> Goal of the exercise: Nothing but an exact repeat of the data, with pictures removed, belongs in the answer.

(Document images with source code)
* * * *
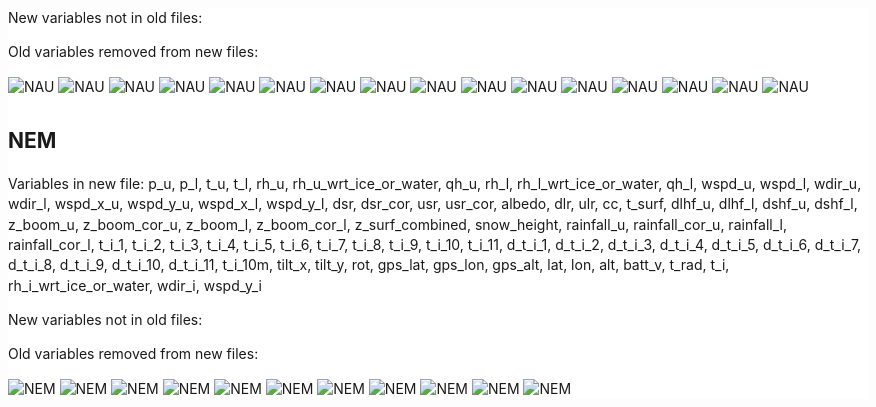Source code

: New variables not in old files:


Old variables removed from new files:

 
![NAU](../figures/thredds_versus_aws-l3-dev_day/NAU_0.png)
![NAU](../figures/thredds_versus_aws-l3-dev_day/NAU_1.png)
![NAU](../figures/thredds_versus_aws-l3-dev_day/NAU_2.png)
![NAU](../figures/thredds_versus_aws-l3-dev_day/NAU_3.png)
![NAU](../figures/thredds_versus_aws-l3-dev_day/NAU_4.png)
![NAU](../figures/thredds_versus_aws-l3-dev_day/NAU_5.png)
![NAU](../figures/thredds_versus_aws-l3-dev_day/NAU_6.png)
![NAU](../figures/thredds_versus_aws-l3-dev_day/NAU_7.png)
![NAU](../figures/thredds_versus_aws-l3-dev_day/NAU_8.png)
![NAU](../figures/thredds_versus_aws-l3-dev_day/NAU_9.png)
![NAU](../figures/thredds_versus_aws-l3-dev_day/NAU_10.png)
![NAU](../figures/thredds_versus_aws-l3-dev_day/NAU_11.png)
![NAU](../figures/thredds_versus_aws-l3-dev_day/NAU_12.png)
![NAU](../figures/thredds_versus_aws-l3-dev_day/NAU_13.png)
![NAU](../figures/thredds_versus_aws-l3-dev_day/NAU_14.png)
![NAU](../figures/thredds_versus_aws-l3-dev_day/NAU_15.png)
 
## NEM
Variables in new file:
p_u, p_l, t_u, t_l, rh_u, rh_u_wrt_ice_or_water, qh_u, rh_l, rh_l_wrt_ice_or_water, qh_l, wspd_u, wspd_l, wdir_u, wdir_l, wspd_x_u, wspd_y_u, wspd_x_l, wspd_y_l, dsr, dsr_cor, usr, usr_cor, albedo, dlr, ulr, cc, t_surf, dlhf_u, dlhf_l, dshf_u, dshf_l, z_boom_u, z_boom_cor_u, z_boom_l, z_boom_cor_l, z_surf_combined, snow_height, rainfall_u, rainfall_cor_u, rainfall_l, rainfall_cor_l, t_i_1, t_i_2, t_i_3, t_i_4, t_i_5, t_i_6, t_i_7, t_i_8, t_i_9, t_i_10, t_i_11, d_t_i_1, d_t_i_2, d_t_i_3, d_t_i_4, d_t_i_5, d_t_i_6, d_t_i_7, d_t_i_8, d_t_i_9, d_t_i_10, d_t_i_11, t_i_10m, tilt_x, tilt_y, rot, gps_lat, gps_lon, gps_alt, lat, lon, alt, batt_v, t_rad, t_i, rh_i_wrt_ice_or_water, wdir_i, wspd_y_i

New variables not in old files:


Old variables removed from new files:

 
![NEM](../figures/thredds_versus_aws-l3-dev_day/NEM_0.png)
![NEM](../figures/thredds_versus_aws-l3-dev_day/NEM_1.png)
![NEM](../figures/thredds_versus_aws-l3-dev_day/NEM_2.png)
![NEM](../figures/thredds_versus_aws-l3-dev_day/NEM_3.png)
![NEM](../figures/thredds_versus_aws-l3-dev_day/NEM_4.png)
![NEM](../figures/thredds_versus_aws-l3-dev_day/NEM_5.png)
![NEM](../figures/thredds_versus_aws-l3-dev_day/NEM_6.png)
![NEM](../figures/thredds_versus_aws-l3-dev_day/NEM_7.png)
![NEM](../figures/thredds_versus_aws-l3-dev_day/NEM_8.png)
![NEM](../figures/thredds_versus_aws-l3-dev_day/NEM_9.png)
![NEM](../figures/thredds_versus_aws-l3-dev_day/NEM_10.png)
* * * *
> Answer section:
Source code

: New variables not in old files:


Old variables removed from new files:

 
![NAU](../figures/thredds_versus_aws-l3-dev_day/NAU_0.png)
![NAU](../figures/thredds_versus_aws-l3-dev_day/NAU_1.png)
![NAU](../figures/thredds_versus_aws-l3-dev_day/NAU_2.png)
![NAU](../figures/thredds_versus_aws-l3-dev_day/NAU_3.png)
![NAU](../figures/thredds_versus_aws-l3-dev_day/NAU_4.png)
![NAU](../figures/thredds_versus_aws-l3-dev_day/NAU_5.png)
![NAU](../figures/thredds_versus_aws-l3-dev_day/NAU_6.png)
![NAU](../figures/thredds_versus_aws-l3-dev_day/NAU_7.png)
![NAU](../figures/thredds_versus_aws-l3-dev_day/NAU_8.png)
![NAU](../figures/thredds_versus_aws-l3-dev_day/NAU_9.png)
![NAU](../figures/thredds_versus_aws-l3-dev_day/NAU_10.png)
![NAU](../figures/thredds_versus_aws-l3-dev_day/NAU_11.png)
![NAU](../figures/thredds_versus_aws-l3-dev_day/NAU_12.png)
![NAU](../figures/thredds_versus_aws-l3-dev_day/NAU_13.png)
![NAU](../figures/thredds_versus_aws-l3-dev_day/NAU_14.png)
![NAU](../figures/thredds_versus_aws-l3-dev_day/NAU_15.png)
 
## NEM
Variables in new file:
p_u, p_l, t_u, t_l, rh_u, rh_u_wrt_ice_or_water, qh_u, rh_l, rh_l_wrt_ice_or_water, qh_l, wspd_u, wspd_l, wdir_u, wdir_l, wspd_x_u, wspd_y_u, wspd_x_l, wspd_y_l, dsr, dsr_cor, usr, usr_cor, albedo, dlr, ulr, cc, t_surf, dlhf_u, dlhf_l, dshf_u, dshf_l, z_boom_u, z_boom_cor_u, z_boom_l, z_boom_cor_l, z_surf_combined, snow_height, rainfall_u, rainfall_cor_u, rainfall_l, rainfall_cor_l, t_i_1, t_i_2, t_i_3, t_i_4, t_i_5, t_i_6, t_i_7, t_i_8, t_i_9, t_i_10, t_i_11, d_t_i_1, d_t_i_2, d_t_i_3, d_t_i_4, d_t_i_5, d_t_i_6, d_t_i_7, d_t_i_8, d_t_i_9, d_t_i_10, d_t_i_11, t_i_10m, tilt_x, tilt_y, rot, gps_lat, gps_lon, gps_alt, lat, lon, alt, batt_v, t_rad, t_i, rh_i_wrt_ice_or_water, wdir_i, wspd_y_i

New variables not in old files:


Old variables removed from new files:

 
![NEM](../figures/thredds_versus_aws-l3-dev_day/NEM_0.png)
![NEM](../figures/thredds_versus_aws-l3-dev_day/NEM_1.png)
![NEM](../figures/thredds_versus_aws-l3-dev_day/NEM_2.png)
![NEM](../figures/thredds_versus_aws-l3-dev_day/NEM_3.png)
![NEM](../figures/thredds_versus_aws-l3-dev_day/NEM_4.png)
![NEM](../figures/thredds_versus_aws-l3-dev_day/NEM_5.png)
![NEM](../figures/thredds_versus_aws-l3-dev_day/NEM_6.png)
![NEM](../figures/thredds_versus_aws-l3-dev_day/NEM_7.png)
![NEM](../figures/thredds_versus_aws-l3-dev_day/NEM_8.png)
![NEM](../figures/thredds_versus_aws-l3-dev_day/NEM_9.png)
![NEM](../figures/thredds_versus_aws-l3-dev_day/NEM_10.png)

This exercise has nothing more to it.